What is being asked. Find the word "performance" in the records and copy every line where it occurs.

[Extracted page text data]

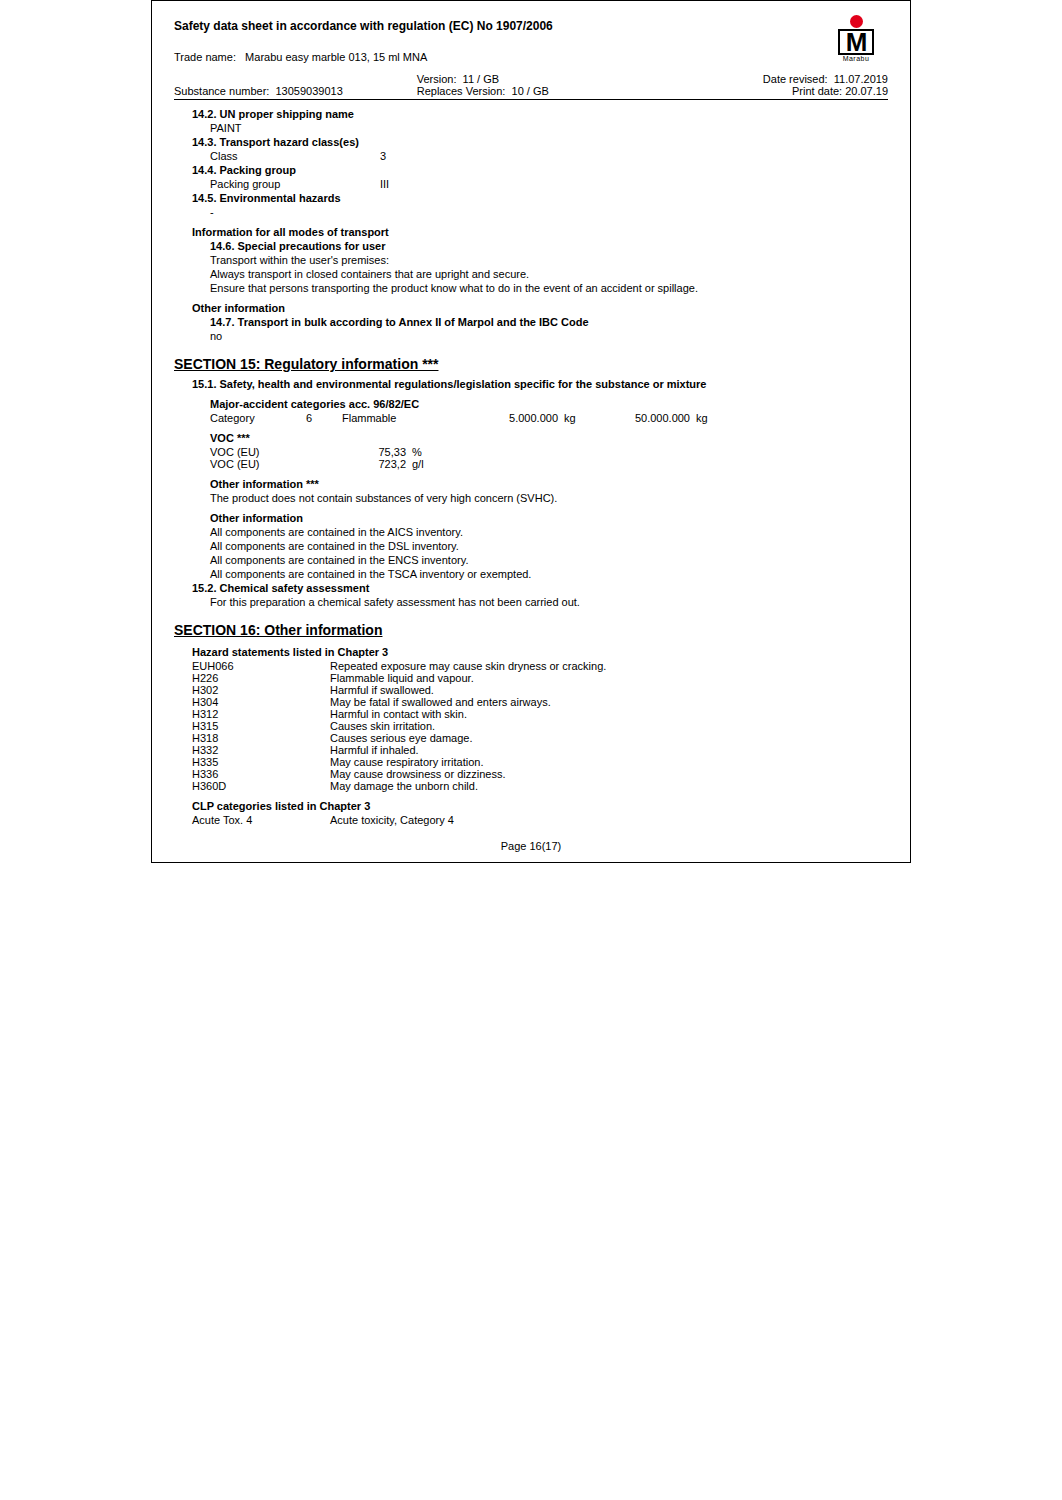M
Marabu
Safety data sheet in accordance with regulation (EC) No 1907/2006
Trade name: Marabu easy marble 013, 15 ml MNA
| | Version: 11 / GB | Date revised: 11.07.2019 |
| Substance number: 13059039013 | Replaces Version: 10 / GB | Print date: 20.07.19 |
14.2. UN proper shipping name
PAINT
14.3. Transport hazard class(es)
Class
3
14.4. Packing group
Packing group
III
14.5. Environmental hazards
-
Information for all modes of transport
14.6. Special precautions for user
Transport within the user's premises:
Always transport in closed containers that are upright and secure.
Ensure that persons transporting the product know what to do in the event of an accident or spillage.
Other information
14.7. Transport in bulk according to Annex II of Marpol and the IBC Code
no
SECTION 15: Regulatory information ***
15.1. Safety, health and environmental regulations/legislation specific for the substance or mixture
Major-accident categories acc. 96/82/EC
| Category | 6 | Flammable | 5.000.000 | kg | 50.000.000 | kg |
VOC ***
| VOC (EU) | 75,33 | % |
| VOC (EU) | 723,2 | g/l |
Other information ***
The product does not contain substances of very high concern (SVHC).
Other information
All components are contained in the AICS inventory.
All components are contained in the DSL inventory.
All components are contained in the ENCS inventory.
All components are contained in the TSCA inventory or exempted.
15.2. Chemical safety assessment
For this preparation a chemical safety assessment has not been carried out.
SECTION 16: Other information
Hazard statements listed in Chapter 3
| EUH066 | Repeated exposure may cause skin dryness or cracking. |
| H226 | Flammable liquid and vapour. |
| H302 | Harmful if swallowed. |
| H304 | May be fatal if swallowed and enters airways. |
| H312 | Harmful in contact with skin. |
| H315 | Causes skin irritation. |
| H318 | Causes serious eye damage. |
| H332 | Harmful if inhaled. |
| H335 | May cause respiratory irritation. |
| H336 | May cause drowsiness or dizziness. |
| H360D | May damage the unborn child. |
CLP categories listed in Chapter 3
| Acute Tox. 4 | Acute toxicity, Category 4 |
Page 16(17)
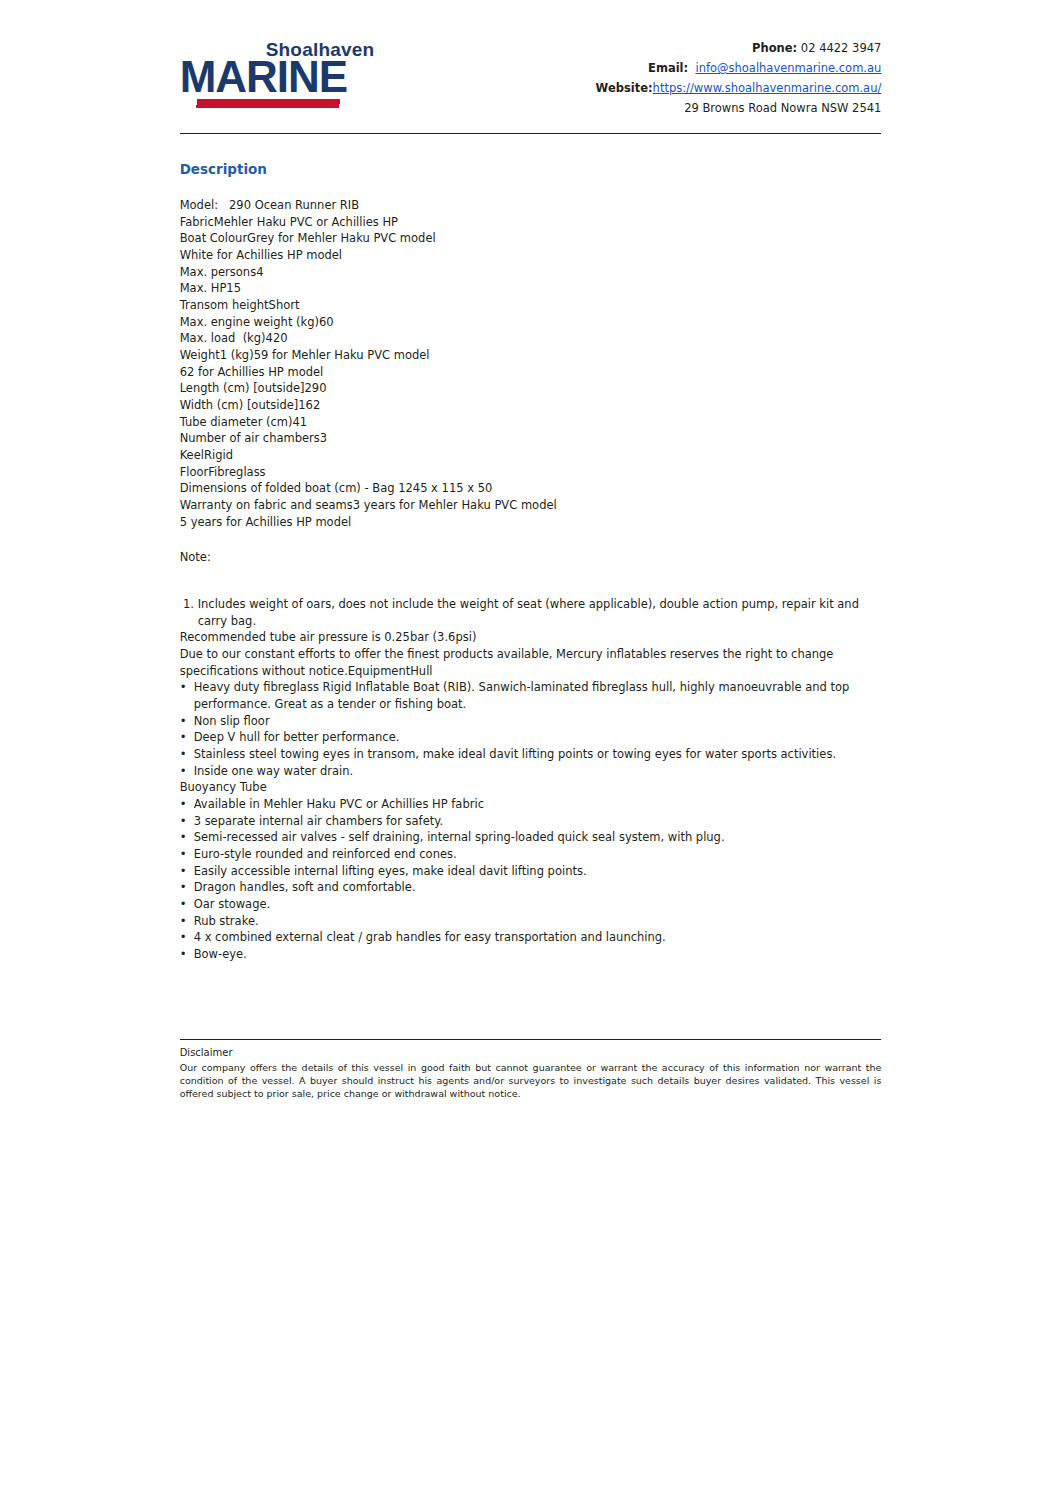Shoalhaven
MARINE
Phone: 02 4422 3947
Email: info@shoalhavenmarine.com.au
Website: https://www.shoalhavenmarine.com.au/
29 Browns Road Nowra NSW 2541
Description
Model: 290 Ocean Runner RIB
FabricMehler Haku PVC or Achillies HP
Boat ColourGrey for Mehler Haku PVC model
White for Achillies HP model
Max. persons4
Max. HP15
Transom heightShort
Max. engine weight (kg)60
Max. load (kg)420
Weight1 (kg)59 for Mehler Haku PVC model
62 for Achillies HP model
Length (cm) [outside]290
Width (cm) [outside]162
Tube diameter (cm)41
Number of air chambers3
KeelRigid
FloorFibreglass
Dimensions of folded boat (cm) - Bag 1245 x 115 x 50
Warranty on fabric and seams3 years for Mehler Haku PVC model
5 years for Achillies HP model
Note:
Includes weight of oars, does not include the weight of seat (where applicable), double action pump, repair kit and carry bag.
Recommended tube air pressure is 0.25bar (3.6psi)
Due to our constant efforts to offer the finest products available, Mercury inflatables reserves the right to change specifications without notice.EquipmentHull
Heavy duty fibreglass Rigid Inflatable Boat (RIB). Sanwich-laminated fibreglass hull, highly manoeuvrable and top performance. Great as a tender or fishing boat.
Non slip floor
Deep V hull for better performance.
Stainless steel towing eyes in transom, make ideal davit lifting points or towing eyes for water sports activities.
Inside one way water drain.
Buoyancy Tube
Available in Mehler Haku PVC or Achillies HP fabric
3 separate internal air chambers for safety.
Semi-recessed air valves - self draining, internal spring-loaded quick seal system, with plug.
Euro-style rounded and reinforced end cones.
Easily accessible internal lifting eyes, make ideal davit lifting points.
Dragon handles, soft and comfortable.
Oar stowage.
Rub strake.
4 x combined external cleat / grab handles for easy transportation and launching.
Bow-eye.
Disclaimer
Our company offers the details of this vessel in good faith but cannot guarantee or warrant the accuracy of this information nor warrant the condition of the vessel. A buyer should instruct his agents and/or surveyors to investigate such details buyer desires validated. This vessel is offered subject to prior sale, price change or withdrawal without notice.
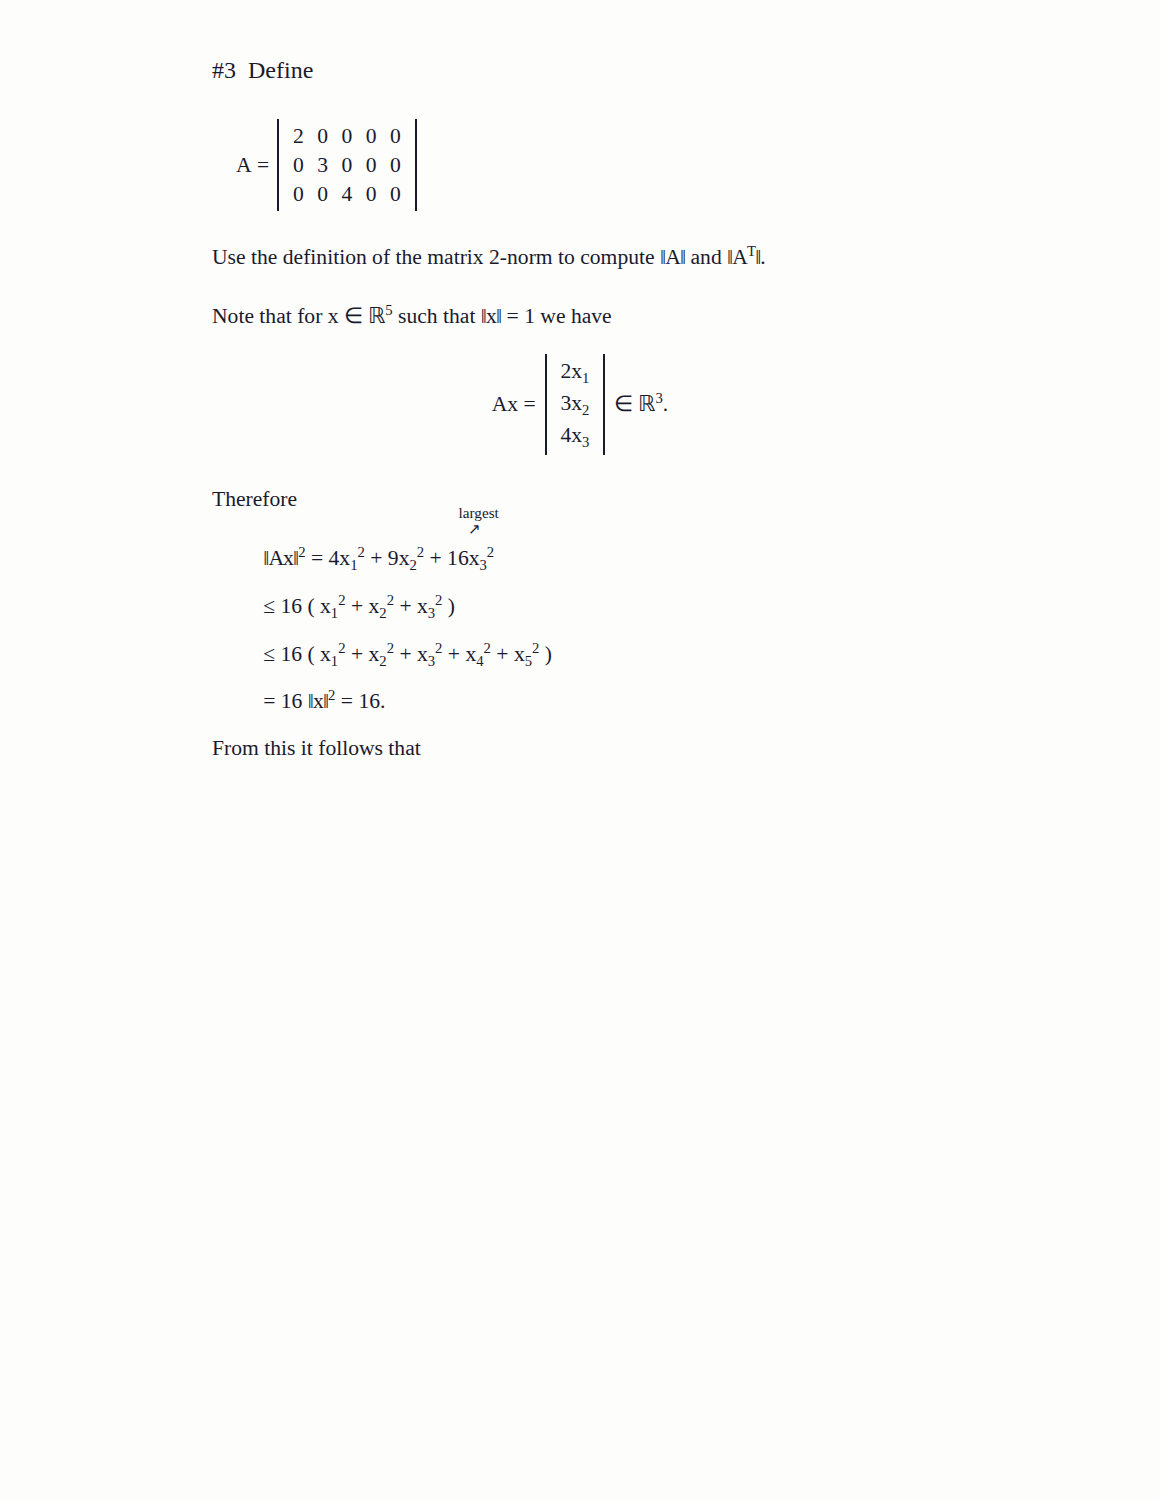#3 Define
A =
| 2 | 0 | 0 | 0 | 0 |
| 0 | 3 | 0 | 0 | 0 |
| 0 | 0 | 4 | 0 | 0 |
Use the definition of the matrix 2-norm to compute ‖A‖ and ‖AT‖.
Note that for x ∈ ℝ5 such that ‖x‖ = 1 we have
Ax =
| 2x 1 |
| 3x 2 |
| 4x 3 |
∈ ℝ3.
Therefore
‖Ax‖2 = 4x12 + 9x22 + largest↗ 16x32
≤ 16 ( x12 + x22 + x32 )
≤ 16 ( x12 + x22 + x32 + x42 + x52 )
= 16 ‖x‖2 = 16.
From this it follows that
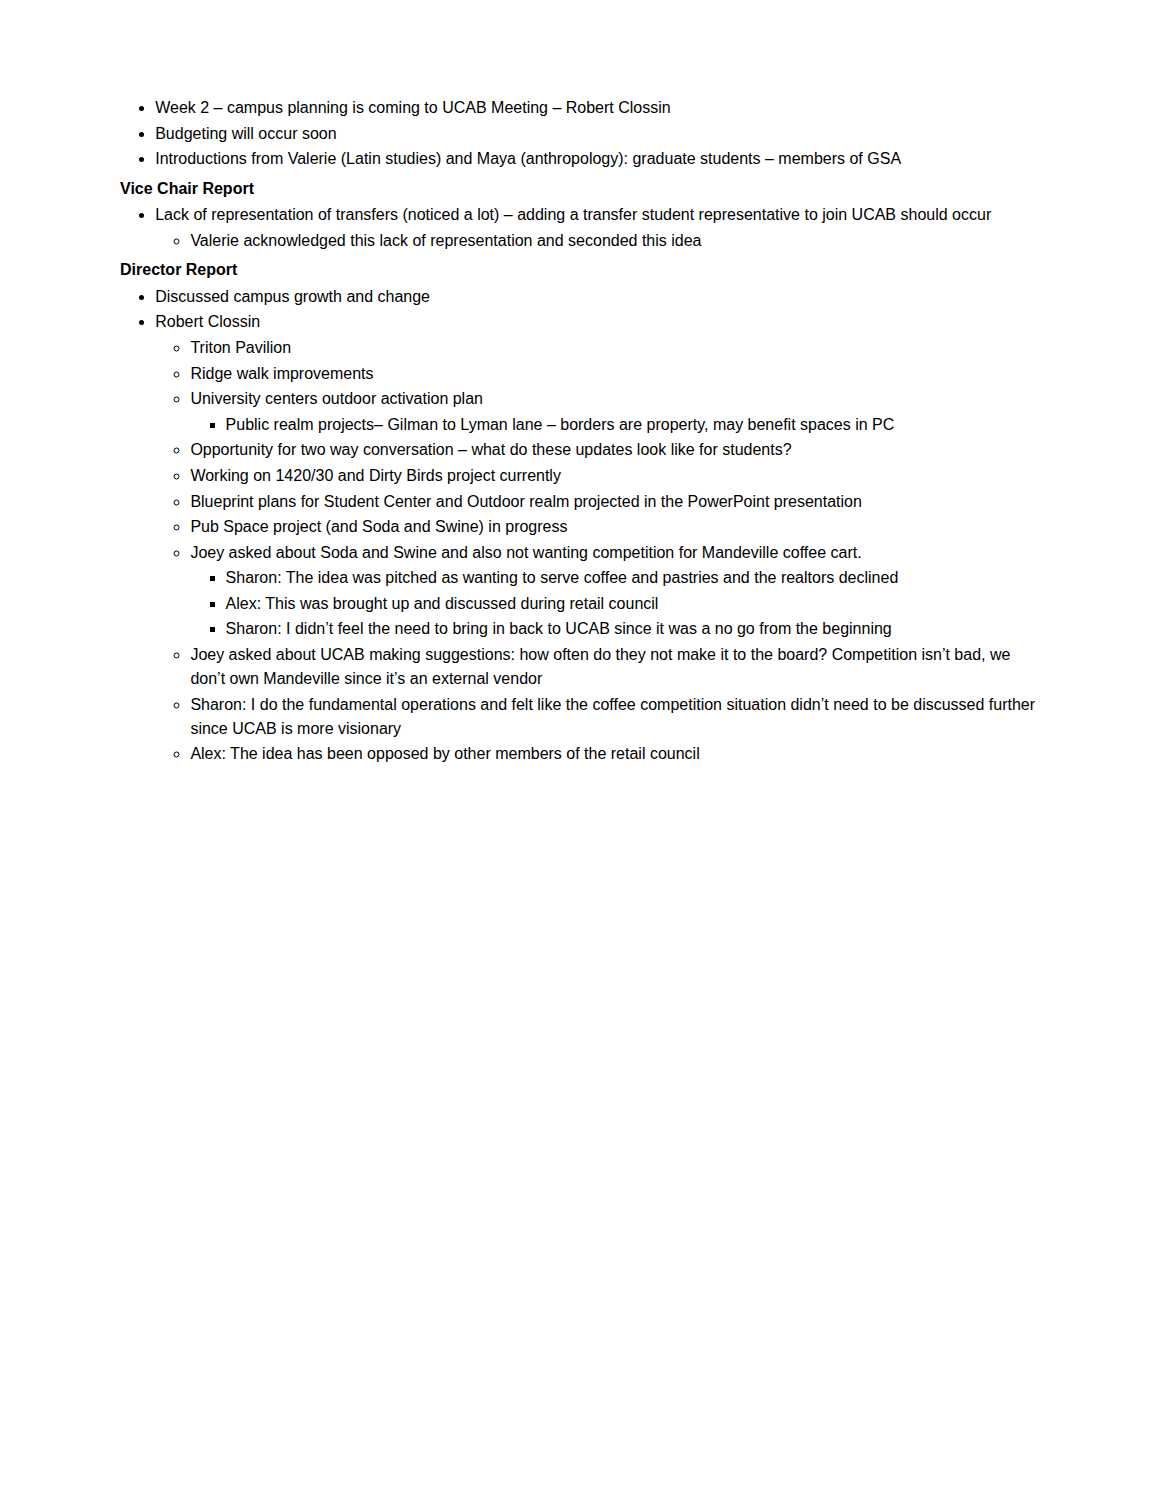Week 2 – campus planning is coming to UCAB Meeting – Robert Clossin
Budgeting will occur soon
Introductions from Valerie (Latin studies) and Maya (anthropology): graduate students – members of GSA
Vice Chair Report
Lack of representation of transfers (noticed a lot) – adding a transfer student representative to join UCAB should occur
Valerie acknowledged this lack of representation and seconded this idea
Director Report
Discussed campus growth and change
Robert Clossin
Triton Pavilion
Ridge walk improvements
University centers outdoor activation plan
Public realm projects– Gilman to Lyman lane – borders are property, may benefit spaces in PC
Opportunity for two way conversation – what do these updates look like for students?
Working on 1420/30 and Dirty Birds project currently
Blueprint plans for Student Center and Outdoor realm projected in the PowerPoint presentation
Pub Space project (and Soda and Swine) in progress
Joey asked about Soda and Swine and also not wanting competition for Mandeville coffee cart.
Sharon: The idea was pitched as wanting to serve coffee and pastries and the realtors declined
Alex: This was brought up and discussed during retail council
Sharon: I didn’t feel the need to bring in back to UCAB since it was a no go from the beginning
Joey asked about UCAB making suggestions: how often do they not make it to the board? Competition isn’t bad, we don’t own Mandeville since it’s an external vendor
Sharon: I do the fundamental operations and felt like the coffee competition situation didn’t need to be discussed further since UCAB is more visionary
Alex: The idea has been opposed by other members of the retail council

Result below.
Heavy duty fibreglass Rigid Inflatable Boat (RIB). Sanwich-laminated fibreglass hull, highly manoeuvrable and top performance. Great as a tender or fishing boat.
Deep V hull for better performance.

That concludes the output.